Après une balade relaxante le long de la Templiner See J'ai commencé ma visite à Potsdam avec le Palais de SanssouciLe lieu de villégiature du roi de Prusse Frédéric le Grand (XVIIIe siècle, dynastie des Hohenzollern)). Je voulais le visiter, mais il est fermé le lundi. Une indigestion due à la grandiloquence Rococo J'ai été épargné.
Dans le cadre de la Bildergalerie au coin de la rue travaillerait à partir de Caravaggio, Rubens et Van Dyck hang. Fermé également, ce qui est dommage.
Colonnade derrière le palais de Sanssouci
Dans le jardin environnant, il y avait de nombreuses fontaines. Tous ces éclaboussures d'eau ont provoqué une envie maladroite de faire pipi au bout d'un moment, mais tout était fermé. Heureusement, les toilettes de l'encore plus pompeux Nouveau PalaisLe palais, 1,5 km plus loin dans le parc, a ouvert ses portes. Le palais aussi, d'ailleurs, mais seulement avec une visite guidée. Je ne comprends pas assez l'allemand pour cela et je ne peux de toute façon pas me souvenir de toutes ces histoires et dates royales.
De là, il y avait 3,5 km de vélo jusqu'à l'auberge de jeunesse. Colonie russe d'Alexandrovka. Le mot "colonie" m'a fait penser à une colonie plutôt compacte, mais il n'en est rien. La colonie est située dans un grand jardin ovale avec des vergers, traversée par deux chemins avec deux maisons en bois se faisant face à de larges intervalles.
C'était Le roi Frédéric-Guillaume III (1770-1840) qui sont au total 13 foyers de ce type l'a fait construire pour commémorer son amitié avec le tsar russe Alexandre Ier.
Un demi-kilomètre après Alexandrovska, sur une colline, se dresse une maison rose. Église orthodoxe russe. À l'extérieur était accroché un appel de l'archevêque diocésain Tichon von Rusa contre la guerre et pour la paix. Il était interdit de photographier à l'intérieur, m'a dit une femme russe après avoir entendu une fois le déclic de mon obturateur.
De là, il ne restait plus que 1 500 mètres de descente jusqu'à l'embouchure de la rivière.
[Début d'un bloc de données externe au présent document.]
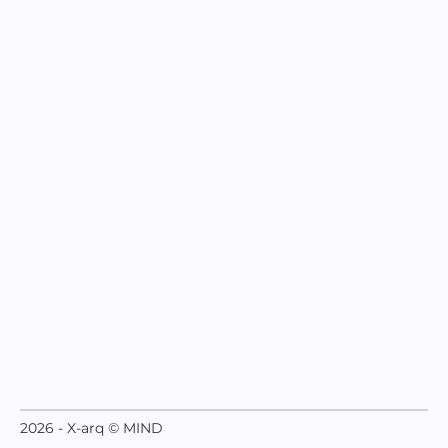
2026 - X-arq © MIND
District néerlandaisqui, à mi-parcours de la XVIIIe siècle a été construit par des artisans néerlandais et se compose de 150 maisons en briques aux façades typiquement hollandaises. Cela m'a semblé plutôt artificiel et hilarant. Actuellement, vous trouverez de nombreux restaurants, cafés et boutiques. C'est plutôt agréable.
Colonie russe
L'après-midi était déjà bien entamée et un dernier arrêt m'attendait : l'Alte Markt, avec le musée de l'art et de la culture. Église évangélique St-Nikolai (1837, détruit en 1945 et rouvert en 1981), et mon objectif actuel : la Musée BarberiniL'exposition de peintures de Modigliani et la collection permanente de l'industriel Hasso Plattner, qui comprend 110 œuvres impressionnistes, dont 38 Monets.
Le Glienicke-Brucke, connu dans le monde entier depuis la superproduction d'espionnageLe pont des espionsavec Tom Hanks, je suis parti pour le lendemain. Sur la route de Berlin, je le dépasserais de toute façon après une dizaine de kilomètres. Ce pont ne représente pas seulement la frontière entre Berlin et Potsdam, mais aussi entre l'Europe de l'Est et l'Europe de l'Ouest jusqu'au 10 novembre 1989. Elle a également été le théâtre d'échanges d'espions entre les États-Unis et l'Union soviétique.
Grâce à ses nombreux parcs et jardins, Potsdam est une ville de rêve. ville détendue à visiter. Les gens ne semblent pas du tout agités et, malgré la haute saison touristique, il n'y a eu nulle part de véritable affluence.

16 septembre : Ouverture de la porte au centre bouddhiste Diamondway à Tallinn Les séances de méditation du centre sont ouvertes.